Directions for this task: Exactly the lines from the one containing "Praktik kebijakan perpajakan" through the end of the data, and nothing more, should be retyped; pictures stay out.
Available data Block Start
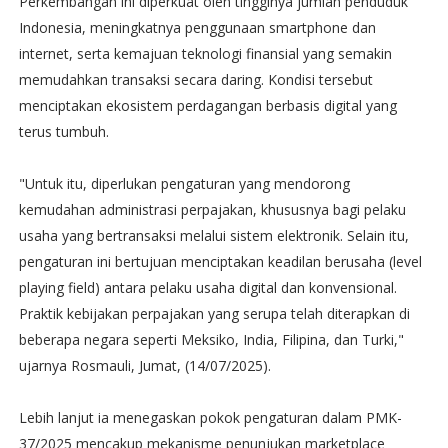
Perkembangan ini diperkuat oleh tingginya jumlah penduduk
Indonesia, meningkatnya penggunaan smartphone dan
internet, serta kemajuan teknologi finansial yang semakin
memudahkan transaksi secara daring. Kondisi tersebut
menciptakan ekosistem perdagangan berbasis digital yang
terus tumbuh.
"Untuk itu, diperlukan pengaturan yang mendorong
kemudahan administrasi perpajakan, khususnya bagi pelaku
usaha yang bertransaksi melalui sistem elektronik. Selain itu,
pengaturan ini bertujuan menciptakan keadilan berusaha (level
playing field) antara pelaku usaha digital dan konvensional.
Praktik kebijakan perpajakan yang serupa telah diterapkan di
beberapa negara seperti Meksiko, India, Filipina, dan Turki,"
ujarnya Rosmauli, Jumat, (14/07/2025).
Lebih lanjut ia menegaskan pokok pengaturan dalam PMK-
37/2025 mencakup mekanisme penunjukan marketplace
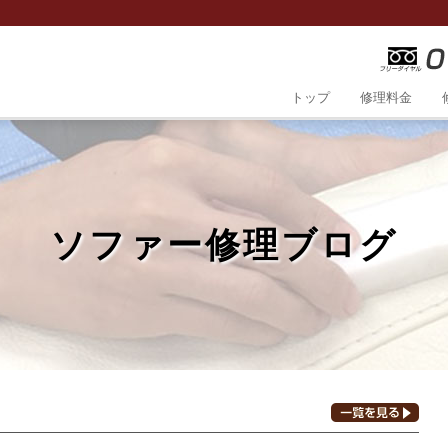
トップ
修理料金
ソファー修理ブログ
Available data Block End
Solution for this task:
Praktik kebijakan perpajakan yang serupa telah diterapkan di
beberapa negara seperti Meksiko, India, Filipina, dan Turki,"
ujarnya Rosmauli, Jumat, (14/07/2025).
Lebih lanjut ia menegaskan pokok pengaturan dalam PMK-
37/2025 mencakup mekanisme penunjukan marketplace
トップ
修理料金
ソファー修理ブログ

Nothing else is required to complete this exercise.